• YOUR OBJECTIVE
Turn the data from the line with "나이 70살에 그곳이 20cm 커진 남자..충격!" up to and including the line with "Холст, масло (120x140) - 1985" into a numbered list, skipping any blank lines. Leave the pictures out of your answer.

• PROVIDED RECORDS
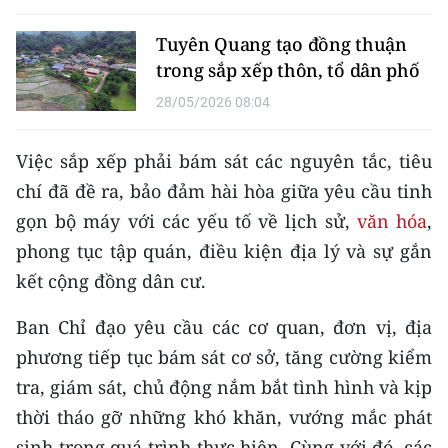
TIN MỚI
Tuyên Quang tạo đồng thuận
TIN ĐỊA PHƯƠNG
trong sắp xếp thôn, tổ dân phố
28/05/2026 08:04
Trung du và miền núi phía Bắc
Đồng bằng sông Hồng
Việc sắp xếp phải bám sát các nguyên tắc, tiêu
chí đã đề ra, bảo đảm hài hòa giữa yêu cầu tinh
Bắc Trung Bộ
gọn bộ máy với các yếu tố về lịch sử,
văn hóa
,
Duyên hải Nam Trung Bộ và Tây
phong tục tập quán, điều kiện địa lý và sự gắn
Nguyên
kết cộng đồng dân cư.
Đông Nam Bộ
Ban Chỉ đạo yêu cầu các cơ quan, đơn vị, địa
phương tiếp tục bám sát cơ sở, tăng cường kiểm
Đồng bằng sông Cửu Long
tra, giám sát, chủ động nắm bắt tình hình và kịp
Chuyên trang Hà Nội
thời tháo gỡ những khó khăn, vướng mắc phát
Chuyên trang TP. Hồ Chí Minh
sinh trong quá trình thực hiện. Cùng với đó, các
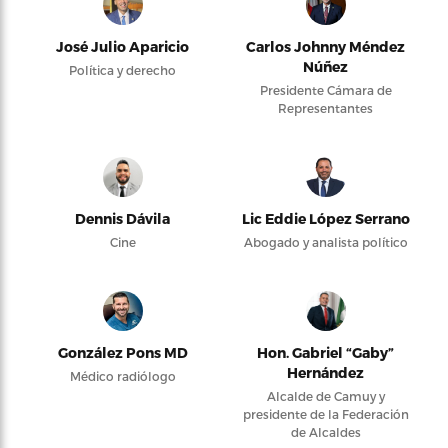
José Julio Aparicio
Carlos Johnny Méndez
Núñez
Política y derecho
Presidente Cámara de
Representantes
Dennis Dávila
Lic Eddie López Serrano
Cine
Abogado y analista político
González Pons MD
Hon. Gabriel “Gaby”
Hernández
Médico radiólogo
Alcalde de Camuy y
presidente de la Federación
de Alcaldes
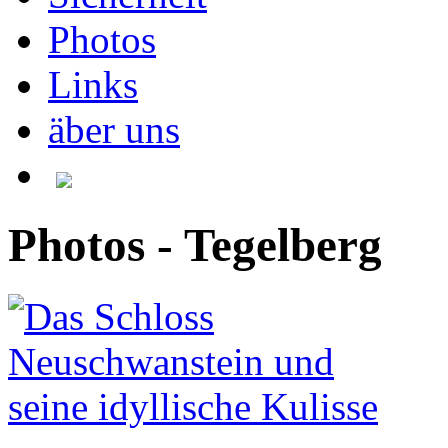
Photos
Links
äber uns
Photos - Tegelberg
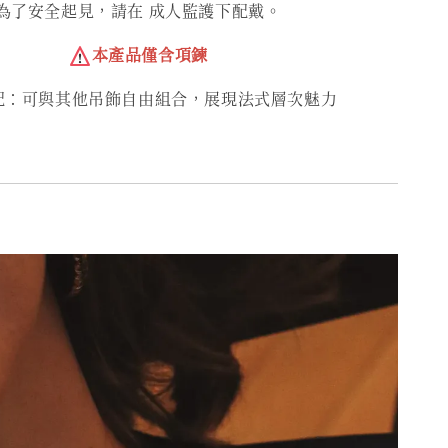
為了安全起見，請在 成人監護下配戴。
本產品僅含項鍊
配：可與其他吊飾自由組合，展現法式層次魅力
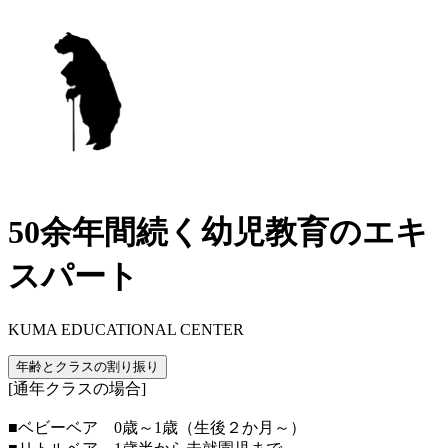
50余年間続く幼児教育のエキ
スパート
KUMA EDUCATIONAL CENTER
年齢とクラスの割り振り
[通年クラスの場合]
■ベビーベア 0歳～1歳（生後２か月～）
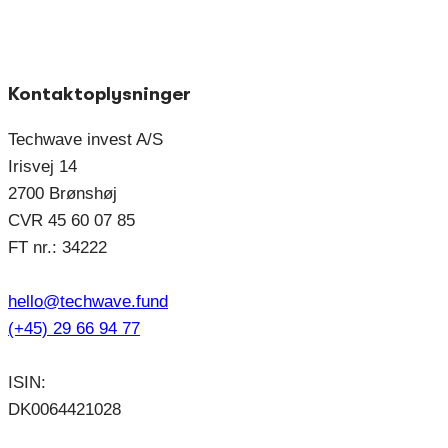
Kontaktoplysninger
Techwave invest A/S
Irisvej 14
2700 Brønshøj
CVR 45 60 07 85
FT nr.: 34222
hello@techwave.fund
(+45) 29 66 94 77
ISIN:
DK0064421028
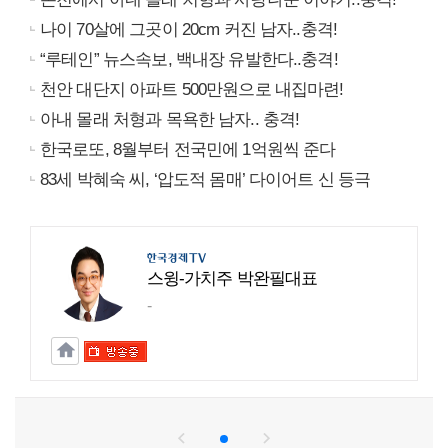
나이 70살에 그곳이 20cm 커진 남자..충격!
“루테인” 뉴스속보, 백내장 유발한다..충격!
천안 대단지 아파트 500만원으로 내집마련!
아내 몰래 처형과 목욕한 남자.. 충격!
한국로또, 8월부터 전국민에 1억원씩 준다
83세 박혜숙 씨, ‘압도적 몸매’ 다이어트 신 등극
스윙-가치주 박완필대표
-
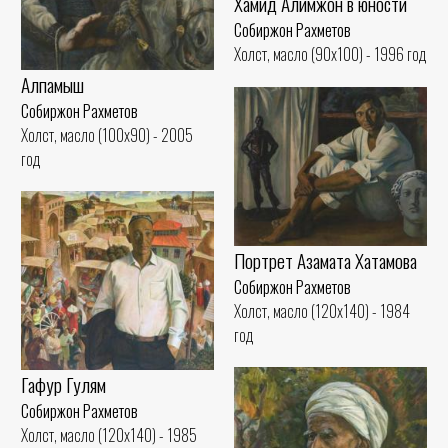
Хамид Алимжон в юности
Собиржон Рахметов
Холст, масло (90x100) - 1996 год
Алпамыш
Собиржон Рахметов
Холст, масло (100x90) - 2005
год
Портрет Азамата Хатамова
Собиржон Рахметов
Холст, масло (120x140) - 1984
год
Гафур Гулям
Собиржон Рахметов
Холст, масло (120x140) - 1985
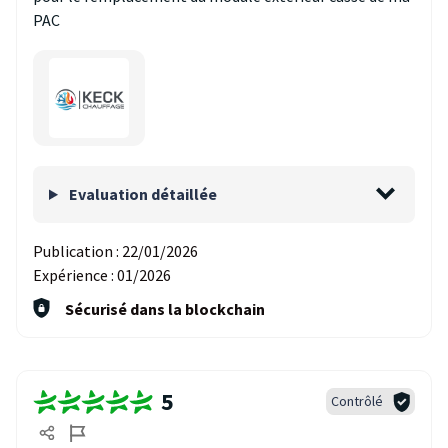
PAC
Evaluation détaillée
Publication :
22/01/2026
Expérience :
01/2026
Sécurisé dans la blockchain
5
Contrôlé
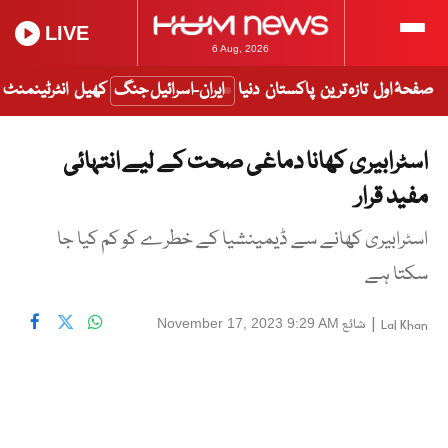
LIVE
6 Aug, 2026
صفحۂ اول
تازہ ترین
پاکستان
دنیا
ایران-اسرائیل جنگ
کھیل
انٹرٹینمنٹ
اسٹرابیری کھانا دماغی صحت کے لیے انتہائی
مفید قرار
اسٹرابیری کھانے سے ڈیمینشیا کے خطرے کو کم کیا جا
سکتا ہے
|
شائع
November 17, 2023 9:29 AM
Lal Khan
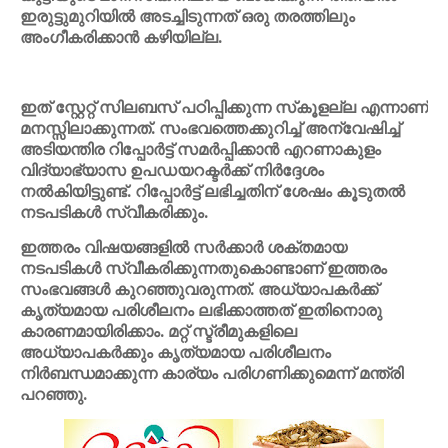
ഇരുട്ടുമുറിയിൽ അടച്ചിടുന്നത് ഒരു തരത്തിലും
അംഗീകരിക്കാൻ കഴിയില്ല.
ഇത് സ്റ്റേറ്റ് സിലബസ് പഠിപ്പിക്കുന്ന സ്‌കൂളല്ല എന്നാണ്
മനസ്സിലാക്കുന്നത്. സംഭവത്തെക്കുറിച്ച് അന്വേഷിച്ച്
അടിയന്തിര റിപ്പോർട്ട് സമർപ്പിക്കാൻ എറണാകുളം
വിദ്യാഭ്യാസ ഉപഡയറക്ടർക്ക് നിർദ്ദേശം
നൽകിയിട്ടുണ്ട്. റിപ്പോർട്ട് ലഭിച്ചതിന് ശേഷം കൂടുതൽ
നടപടികൾ സ്വീകരിക്കും.
ഇത്തരം വിഷയങ്ങളിൽ സർക്കാർ ശക്തമായ
നടപടികൾ സ്വീകരിക്കുന്നതുകൊണ്ടാണ് ഇത്തരം
സംഭവങ്ങൾ കുറഞ്ഞുവരുന്നത്. അധ്യാപകർക്ക്
കൃത്യമായ പരിശീലനം ലഭിക്കാത്തത് ഇതിനൊരു
കാരണമായിരിക്കാം. മറ്റ് സ്ട്രീമുകളിലെ
അധ്യാപകർക്കും കൃത്യമായ പരിശീലനം
നിർബന്ധമാക്കുന്ന കാര്യം പരിഗണിക്കുമെന്ന് മന്ത്രി
പറഞ്ഞു.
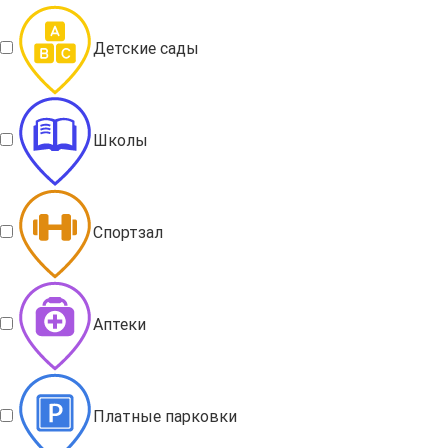
Детские сады
Школы
Спортзал
Аптеки
Платные парковки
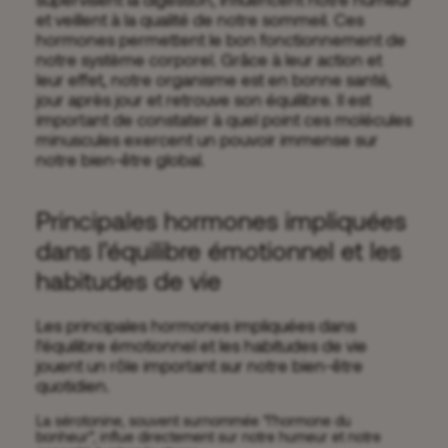
et veillent à la qualité de notre sommeil. Ces
hormones permettent le bon fonctionnement de
notre système corporel. Grâce à leur action et
leur effet, notre organisme est en bonne santé,
jour après jour et retrouve son équilibre. Il est
important de constater à quel point ces molécules
minuscules exercent un pouvoir immense sur
notre bien-être global.
Principales hormones impliquées
dans l’équilibre émotionnel et les
habitudes de vie
Les principales hormones impliquées dans
l’équilibre émotionnel et les habitudes de vie
jouent un rôle important sur notre bien-être
quotidien.
La sérotonine, souvent surnommée “l’hormone du
bonheur”, influe directement sur notre humeur et notre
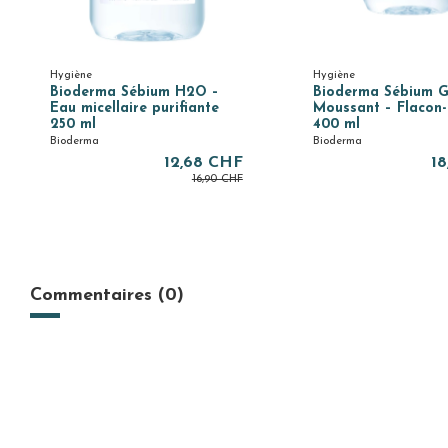
Hygiène
Hygiène
Bioderma Sébium H2O –
Bioderma Sébium G
Eau micellaire purifiante
Moussant – Flacon
250 ml
400 ml
Bioderma
Bioderma
12,68 CHF
18
16,90 CHF
Commentaires (0)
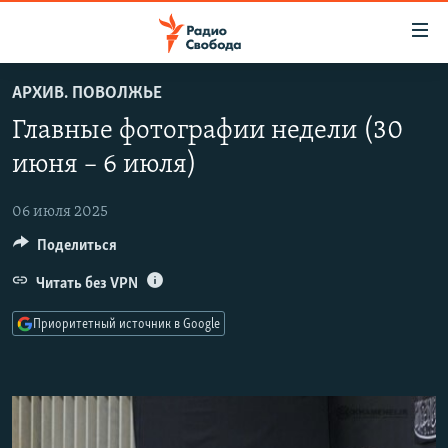
Ссылки
для
упрощенного
АРХИВ. ПОВОЛЖЬЕ
ПРОГРАММЫ
доступа
Главные фотографии недели (30
ПОДКАСТЫ
Вернуться
июня – 6 июля)
к
АВТОРСКИЕ ПРОЕКТЫ
основному
06 июля 2025
ЦИТАТЫ СВОБОДЫ
содержанию
Поделиться
Вернутся
МНЕНИЯ
к
Читать без VPN
КУЛЬТУРА
главной
навигации
IDEL.РЕАЛИИ
Приоритетный источник в Google
Вернутся
КАВКАЗ.РЕАЛИИ
к
СЕВЕР.РЕАЛИИ
поиску
СИБИРЬ.РЕАЛИИ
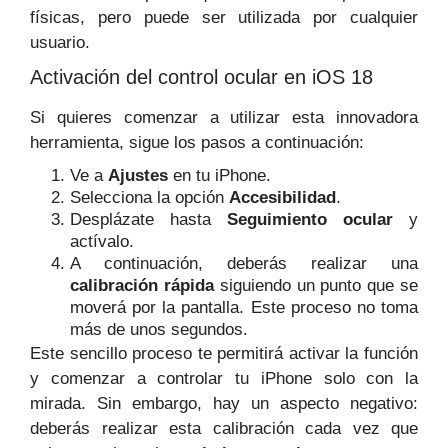
físicas, pero puede ser utilizada por cualquier
usuario.
Activación del control ocular en iOS 18
Si quieres comenzar a utilizar esta innovadora
herramienta, sigue los pasos a continuación:
Ve a
Ajustes
en tu iPhone.
Selecciona la opción
Accesibilidad
.
Desplázate hasta
Seguimiento ocular
y
actívalo.
A continuación, deberás realizar una
calibración rápida
siguiendo un punto que se
moverá por la pantalla. Este proceso no toma
más de unos segundos.
Este sencillo proceso te permitirá activar la función
y comenzar a controlar tu iPhone solo con la
mirada. Sin embargo, hay un aspecto negativo:
deberás realizar esta calibración cada vez que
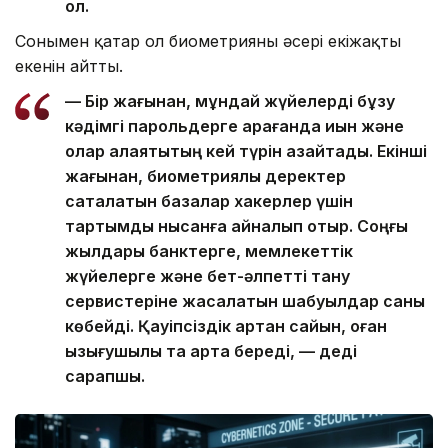
ол.
Сонымен қатар ол биометрияның әсері екіжақты
екенін айтты.
— Бір жағынан, мұндай жүйелерді бұзу
кәдімгі парольдерге қарағанда қиын және
олар алаяқтықтың кей түрін азайтады. Екінші
жағынан, биометриялық деректер
сақталатын базалар хакерлер үшін
тартымды нысанға айналып отыр. Соңғы
жылдары банктерге, мемлекеттік
жүйелерге және бет-әлпетті тану
сервистеріне жасалатын шабуылдар саны
көбейді. Қауіпсіздік артқан сайын, оған
қызығушылық та арта береді, — деді
сарапшы.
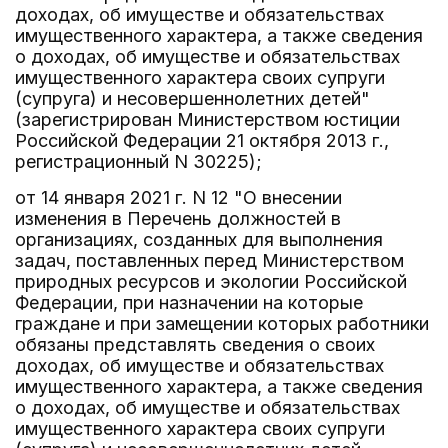
доходах, об имуществе и обязательствах
имущественного характера, а также сведения
о доходах, об имуществе и обязательствах
имущественного характера своих супруги
(супруга) и несовершеннолетних детей"
(зарегистрирован Министерством юстиции
Российской Федерации 21 октября 2013 г.,
регистрационный N 30225);
от 14 января 2021 г. N 12 "О внесении
изменения в Перечень должностей в
организациях, созданных для выполнения
задач, поставленных перед Министерством
природных ресурсов и экологии Российской
Федерации, при назначении на которые
граждане и при замещении которых работники
обязаны представлять сведения о своих
доходах, об имуществе и обязательствах
имущественного характера, а также сведения
о доходах, об имуществе и обязательствах
имущественного характера своих супруги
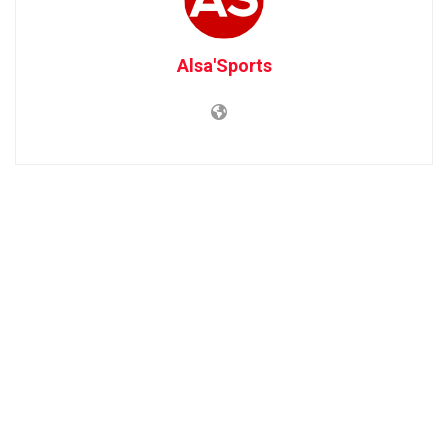
Alsa'Sports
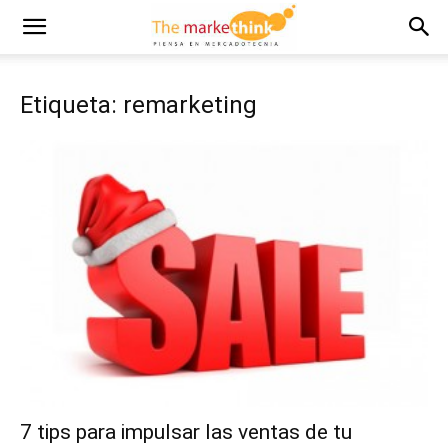
Etiqueta: remarketing
7 tips para impulsar las ventas de tu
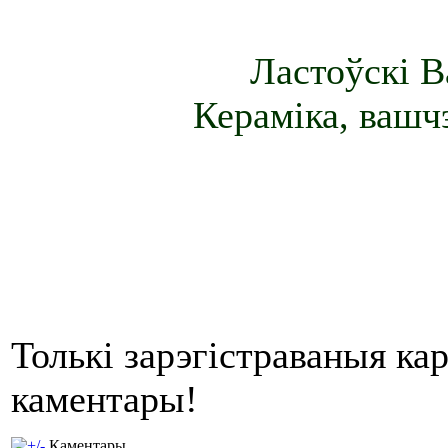
Ластоўскі 
Керамiка, вашчэ
Толькі зарэгістраваныя ка
каментары!
Каментары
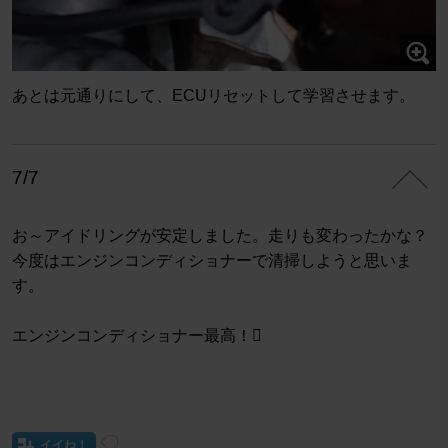
あとは元通りにして、ECUリセットして学習させます。
7/7
お～アイドリングが安定しました。走りも変わったかな？
今度はエンジンコンディショナーで清掃しようと思いま
す。
エンジンコンディショナー最高！
イイね！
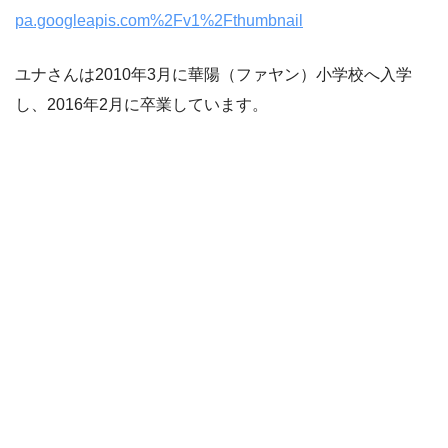
pa.googleapis.com%2Fv1%2Fthumbnail
ユナさんは2010年3月に華陽（ファヤン）小学校へ入学
し、2016年2月に卒業しています。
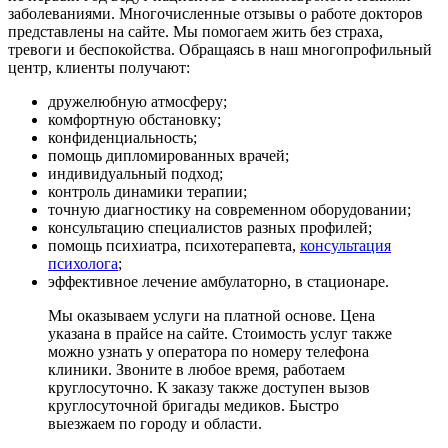
заболеваниями. Многочисленные отзывы о работе докторов
представлены на сайте. Мы помогаем жить без страха,
тревоги и беспокойства. Обращаясь в наш многопрофильный
центр, клиенты получают:
дружелюбную атмосферу;
комфортную обстановку;
конфиденциальность;
помощь дипломированных врачей;
индивидуальный подход;
контроль динамики терапии;
точную диагностику на современном оборудовании;
консультацию специалистов разных профилей;
помощь психиатра, психотерапевта,
консультация
психолога
;
эффективное лечение амбулаторно, в стационаре.
Мы оказываем услуги на платной основе. Цена
указана в прайсе на сайте. Стоимость услуг также
можно узнать у оператора по номеру телефона
клиники. Звоните в любое время, работаем
круглосуточно. К заказу также доступен вызов
круглосуточной бригады медиков. Быстро
выезжаем по городу и области.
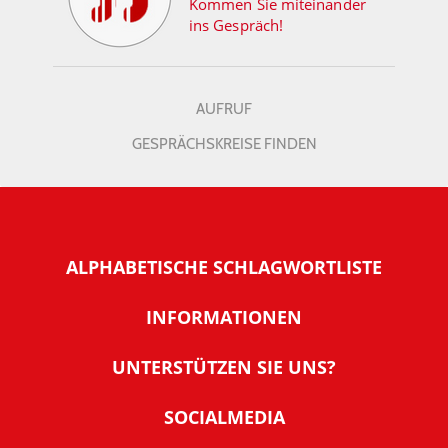
Kommen Sie miteinander
ins Gespräch!
AUFRUF
GESPRÄCHSKREISE FINDEN
ALPHABETISCHE SCHLAGWORTLISTE
INFORMATIONEN
Warum NachDenkSeiten
UNTERSTÜTZEN SIE UNS?
Wer steckt dahinter
Der Förderverein: IQM
SOCIALMEDIA
Tipps zur Nutzung der NachDenkSeiten
Allgemeine Spendeninformationen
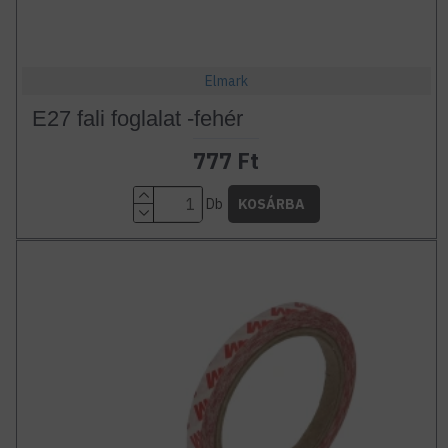
Elmark
E27 fali foglalat -fehér
777 Ft
Db
KOSÁRBA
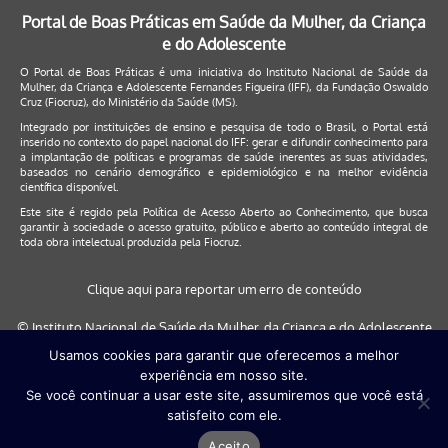
Portal de Boas Práticas em Saúde da Mulher, da Criança
e do Adolescente
O Portal de Boas Práticas é uma iniciativa do Instituto Nacional de Saúde da
Mulher, da Criança e Adolescente Fernandes Figueira (IFF), da Fundação Oswaldo
Cruz (Fiocruz), do Ministério da Saúde (MS).
Integrado por instituições de ensino e pesquisa de todo o Brasil, o Portal está
inserido no contexto do papel nacional do IFF: gerar e difundir conhecimento para
a implantação de políticas e programas de saúde inerentes as suas atividades,
baseados no cenário demográfico e epidemiológico e na melhor evidência
científica disponível.
Este site é regido pela
Política de Acesso Aberto ao Conhecimento
, que busca
garantir à sociedade o acesso gratuito, público e aberto ao conteúdo integral de
toda obra intelectual produzida pela Fiocruz.
Clique aqui para reportar um erro de conteúdo
© Instituto Nacional de Saúde da Mulher, da Criança e do Adolescente
Fernandes Figueira (IFF/Fiocruz), 2017
Usamos cookies para garantir que oferecemos a melhor
experiência em nosso site.
Este site será melhor visualizado nos navegadores: Google Chrome (a
Se você continuar a usar este site, assumiremos que você está
partir da versão 30) | Internet Explorer (a partir da versão 9) | FireFox (
satisfeito com ele.
a partir da versão 29)
Aceito
Desenvolvido por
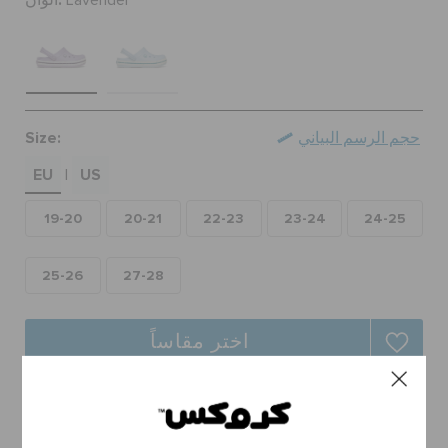
ألوان:
Lavender
حالة الطلبية
الطلبيات المرتجعة
Size:
حجم الرسم البياني
خدمة العملاء
EU
US
|
19-20
20-21
22-23
23-24
24-25
25-26
27-28
اختر مقاساً
توصيل مجاني على جميع الطلبيات.
ارجاع مجاني لجميع الطلبات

• ANSWER FOR THIS EXERCISE
1. 나이 70살에 그곳이 20cm 커진 남자..충격!
2. “루테인” 뉴스속보, 백내장 유발한다..충격!
3. 천안 대단지 아파트 500만원으로 내집마련!
4. 아내 몰래 처형과 목욕한 남자.. 충격!
5. 한국로또, 8월부터 전국민에 1억원씩 준다
6. 83세 박혜숙 씨, ‘압도적 몸매’ 다이어트 신 등극
7. 스윙-가치주 박완필대표
8. -
9. Хамид Алимжон в юности
10. Собиржон Рахметов
11. Холст, масло (90x100) - 1996 год
12. Алпамыш
13. Собиржон Рахметов
14. Холст, масло (100x90) - 2005
15. год
16. Портрет Азамата Хатамова
17. Собиржон Рахметов
18. Холст, масло (120x140) - 1984
19. год
20. Гафур Гулям
21. Собиржон Рахметов
22. Холст, масло (120x140) - 1985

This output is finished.